> _What needs to be done_: Below are records with pictures in them. Transcribe everything from the line containing "875 469 5.64" down to the line containing "293 169 1694", exactly, and leave the pictures behind.
========
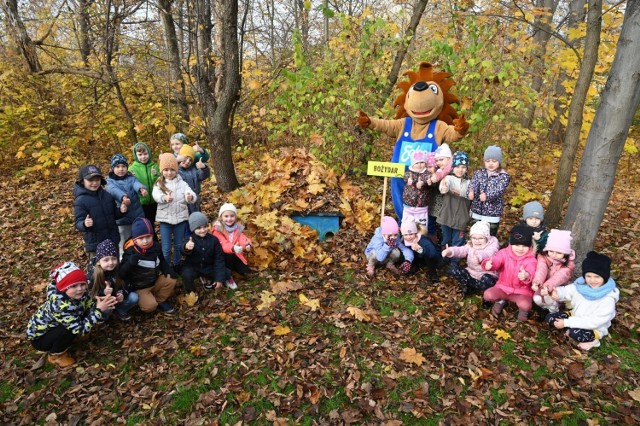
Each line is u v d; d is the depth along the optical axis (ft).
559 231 11.89
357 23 21.24
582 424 8.86
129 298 12.00
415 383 10.09
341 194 18.79
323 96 20.83
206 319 12.52
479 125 18.69
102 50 26.55
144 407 9.46
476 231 13.01
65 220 19.94
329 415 9.21
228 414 9.29
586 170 12.55
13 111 28.32
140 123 27.04
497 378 10.16
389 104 20.38
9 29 26.45
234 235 14.44
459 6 21.15
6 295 14.06
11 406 9.53
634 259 15.48
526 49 19.51
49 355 10.73
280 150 26.30
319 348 11.24
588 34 15.06
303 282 14.44
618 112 11.64
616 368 10.36
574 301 11.29
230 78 20.35
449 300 13.43
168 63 27.89
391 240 14.05
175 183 14.65
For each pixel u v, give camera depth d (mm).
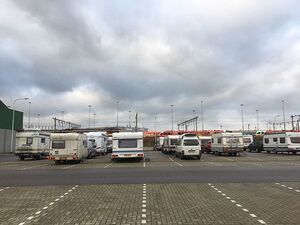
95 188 15461
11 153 68562
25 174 22922
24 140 43531
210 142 56469
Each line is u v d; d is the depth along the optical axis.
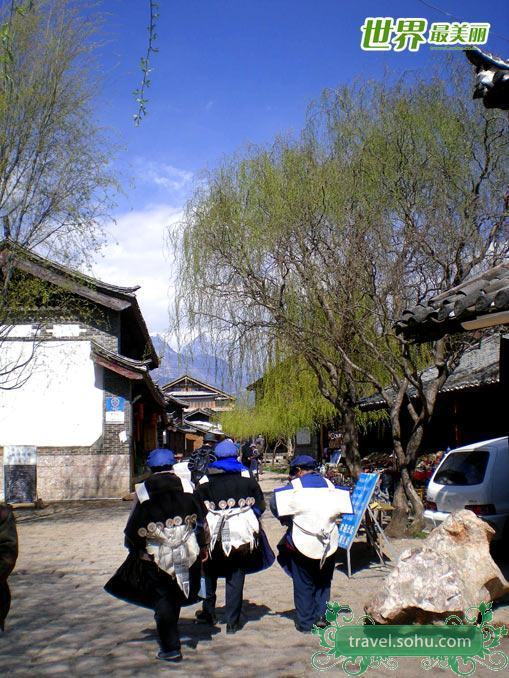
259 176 13.59
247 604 7.75
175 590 5.75
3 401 22.39
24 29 12.84
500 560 9.15
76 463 22.30
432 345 13.65
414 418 12.05
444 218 11.79
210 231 13.55
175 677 5.32
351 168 12.90
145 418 30.38
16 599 8.10
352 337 12.74
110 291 22.12
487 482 9.55
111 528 14.79
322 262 12.48
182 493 5.89
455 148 12.45
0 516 5.05
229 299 13.72
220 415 45.56
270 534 13.25
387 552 10.07
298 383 18.11
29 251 14.99
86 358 22.56
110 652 6.02
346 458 13.45
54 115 13.85
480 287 6.55
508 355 8.70
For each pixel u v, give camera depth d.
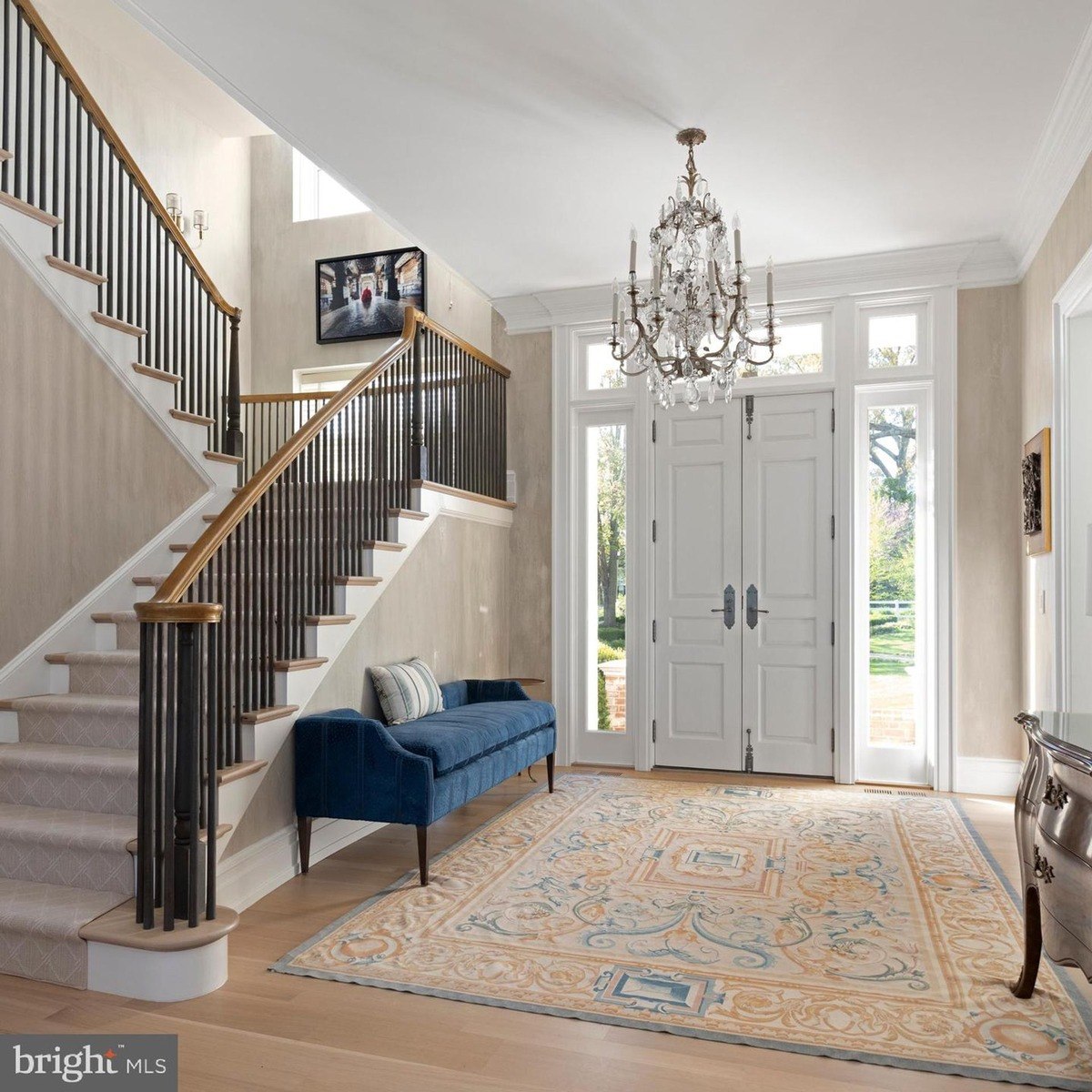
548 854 4.02
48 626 3.97
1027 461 4.81
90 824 3.12
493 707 4.90
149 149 7.22
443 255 5.45
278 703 3.78
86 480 4.19
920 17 3.08
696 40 3.21
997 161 4.16
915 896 3.47
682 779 5.63
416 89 3.56
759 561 5.79
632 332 3.80
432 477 5.30
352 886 3.64
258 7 3.04
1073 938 2.16
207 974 2.69
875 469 5.64
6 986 2.73
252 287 8.45
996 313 5.31
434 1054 2.33
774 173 4.29
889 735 5.54
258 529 3.67
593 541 6.25
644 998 2.63
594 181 4.39
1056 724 2.40
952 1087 2.18
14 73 4.89
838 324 5.61
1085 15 3.06
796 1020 2.50
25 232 3.84
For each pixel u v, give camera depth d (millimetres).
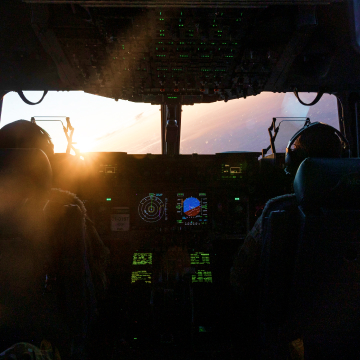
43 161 1240
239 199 2553
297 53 2070
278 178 2525
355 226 1213
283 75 2398
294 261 1351
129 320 2229
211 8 1680
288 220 1312
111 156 2516
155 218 2541
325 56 2465
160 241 2510
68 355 1575
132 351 2125
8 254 1274
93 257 1853
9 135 1560
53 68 2488
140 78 2309
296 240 1328
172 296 2268
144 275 2354
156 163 2539
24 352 1175
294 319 1437
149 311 2242
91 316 1697
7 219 1205
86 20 1787
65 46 1998
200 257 2438
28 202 1229
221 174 2545
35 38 2221
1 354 1123
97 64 2117
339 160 1224
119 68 2154
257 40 1950
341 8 2008
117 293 2309
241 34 1840
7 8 1990
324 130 1582
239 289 1673
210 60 2051
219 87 2467
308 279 1322
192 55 1997
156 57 2014
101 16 1724
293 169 1694
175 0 1531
========
> _Solved problem_:
875 469 5.64
6 986 2.73
252 287 8.45
996 313 5.31
434 1054 2.33
774 173 4.29
889 735 5.54
258 529 3.67
593 541 6.25
644 998 2.63
594 181 4.39
1056 724 2.40
952 1087 2.18
14 73 4.89
838 324 5.61
1085 15 3.06
796 1020 2.50
25 232 3.84
For each pixel u v, give camera depth d (millimetres).
43 161 1240
239 199 2553
297 53 2070
278 178 2525
355 226 1213
283 75 2398
294 261 1351
129 320 2229
211 8 1680
288 220 1312
111 156 2516
155 218 2541
325 56 2465
160 241 2510
68 355 1575
132 351 2125
8 254 1274
93 257 1853
9 135 1560
53 68 2488
140 78 2309
296 240 1328
172 296 2268
144 275 2354
156 163 2539
24 352 1175
294 319 1437
149 311 2242
91 316 1697
7 219 1205
86 20 1787
65 46 1998
200 257 2438
28 202 1229
221 174 2545
35 38 2221
1 354 1123
97 64 2117
339 160 1224
119 68 2154
257 40 1950
341 8 2008
117 293 2309
241 34 1840
7 8 1990
324 130 1582
239 289 1673
210 60 2051
219 87 2467
308 279 1322
192 55 1997
156 57 2014
101 16 1724
293 169 1694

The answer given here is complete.